Theologically speaking, keeping in mind my human bias means being aware of what I can’t understand about most gods and spirits. This goes beyond the idea that I can’t fully understand gods because they’re so much more powerful than humans – which isn’t a particularly helpful or wanted viewpoint in my religion, to be honest – to something far more humble. There’s something about Being A Deity that I can’t understand because I don’t experience, just as I have no idea what it’s like to be cisgender, a pachyderm, or a neutron star. Likewise, for most deities, there is something completely unique to my experience of being a human that can only be translated so far.
Of course there are entities who have transitioned from one category to another, or who occupy multiple roles at once. Antinous, for example, was a human who drowned in the Nile and was deified post-mortem by his lover, the Roman emperor Hadrian. Brighid is a goddess who, depending on your theology, may be the same person as the human St. Brigit, and who may also be fae-like in the more traditional sidhe sense. In the Otherfaith, all our gods are also faeries; the Laetha was once a human and the Dierne once a star spirit before their deification. Looking to liminal spirits as an example is one way of better understanding the strengths and limitations of our own biases.
I believe the nature of faeries may be best understood in the name we take for ourselves: the Other People, or someone who works with the Otherfaith. Some of our faeries are nature woodland sprite type creatures, such as the Flower Maidens. (Unlike Tinkerbell, however, these spirits have a considerably larger appetite for blood and vicious mayhem.) Others, like the Aletheia and the Firebird, are faeries of technology and circuitry, or otherwise connected with human inventions or urban living. Many faeries have an agenda and moral compass that seem directly contradictory to our own as human beings. The Red Room tells the story of one of the Aletheia’s ill-suited match with a human lover, whom he ultimately kills. This myth is told from the point of view of that human, who of course sees this Aletheia as an incomprehensible monster. (This, by the way, is one of the more difficult myths I’ve contemplated over the past several months and was what originally challenged my assumptions on personhood and spirits.)
Ultimately, we have to share the world and this religion with other beings who may not be like us, who have different needs and different ways of existing as persons.
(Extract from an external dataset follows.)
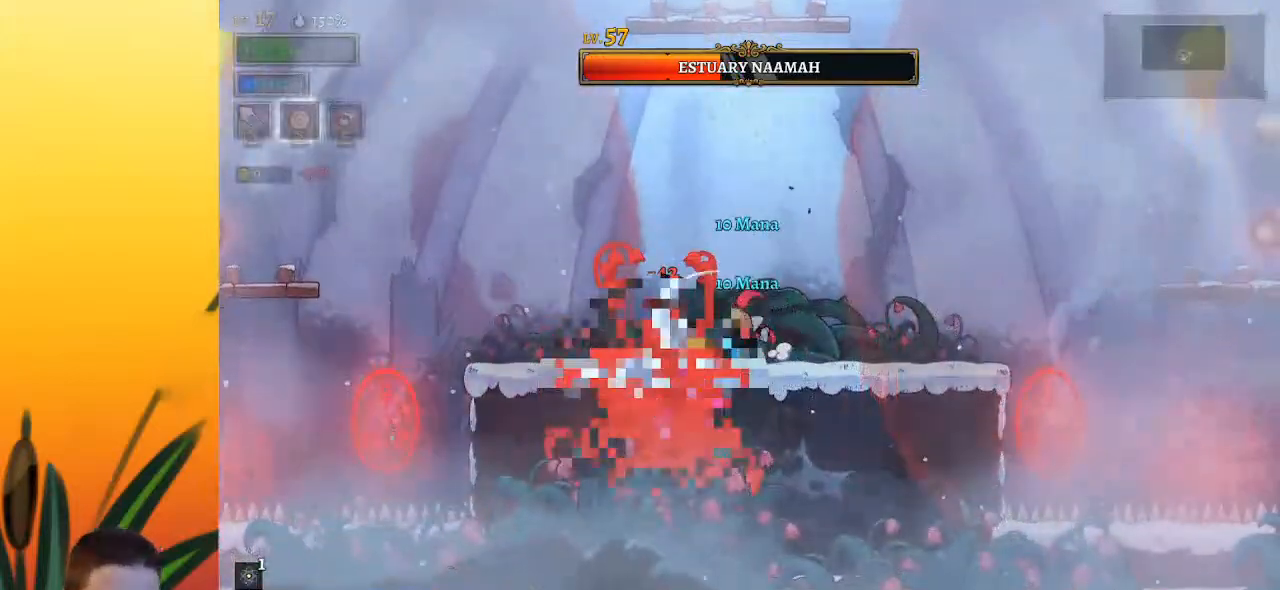
{"keys": [], "events": [[167, "right", "down"], [400, "left", "down"], [400, "right", "up"], [400, "x", "down"], [500, "left", "up"], [500, "x", "up"]]}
If we make assumptions that we have all the answers, we may not be very polite hosts (on the human side) or guests (on the Western Faery side). Those assumptions go beyond mere rudeness to the denial of personhood that leads us to treating gods like vending machines and ourselves like the center of the astral plane. What do our spirits need and want from us? Do each of them need and want something from us? Are we invested in learning about their lifeways, their cultures, their magic, or are we trying to smoosh them into a box of what faeries are and what they should be doing? Are we prepared to be wrong? And more importantly – are we ready to put things right again if we mess up?